Changes to Medicare include tinkering with the federal price-control scheme. If the provision survives, physicians would get a 0.5% pay increase in 2008 and 2009, instead of projected cuts of 9.9% and 5.0%. Separate conversion factors would be introduced for different types of physician services such as preventive care and imaging. The $1.35 billion physician payment and quality improvement fund would be eliminated to help cover fee increases (David Glendinning, AM News 8/20/07).

The tiny physician payment increases would be offset by 11% cuts in 2010 and 2011. Specialty societies report that the various cost-control schemes will pit physicians against each other—for example, it sets up an advisory panel to re-do Relative Value Units (RVUs) for “over-valued” services.
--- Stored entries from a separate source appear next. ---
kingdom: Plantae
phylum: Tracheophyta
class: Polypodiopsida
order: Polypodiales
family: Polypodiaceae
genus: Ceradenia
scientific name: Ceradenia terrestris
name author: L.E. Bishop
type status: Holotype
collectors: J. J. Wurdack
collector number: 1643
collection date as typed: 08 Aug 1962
The bill outlaws referring patients to hospitals in which physicians have an ownership interest. This would probably be a death blow to specialty hospitals (Medicare Compliance Alert 8/6/07).

Earmarks would funnel hundreds of millions of dollars to selected, cryptically described hospitals (Robert Pear, NY Times 8/12/07).

Other changes include abolishing “Health Opportunity Acounts,” the provision that allows HSA-programs in Medicaid; repealing a provision of the Medicare Modernization Act that restricts the use of general revenues to fund Medicare; and raises fees of certified nurse midwives to equal those of obstetricians. There is a plethora of new requirements that enrich some interest groups and kill off others (Greg Scandlen, Consumer Power Report 90, 8/9/07).

Democrats plan to pay for the bill by boosting federal tobacco taxes and hiking taxes on insurance companies by $2 per person.

On the whole, the bill contains “the most sweeping changes in decades” to American medicine—changes that will affect every American, stated Rep. John Shadegg (R-AZ). It marks a sharp turn away from a re-invigorated private market and toward government-run medicine.

The bill implements Hillary Clinton’s promise of “step by step” advancement toward universal care after the more ambitious Clinton Plan failed. The beginning outlay of $4 billion per year was the bargaining chip given President Clinton in return for signing the Deficit Reduction Act of 1997 (Novack, op. cit.).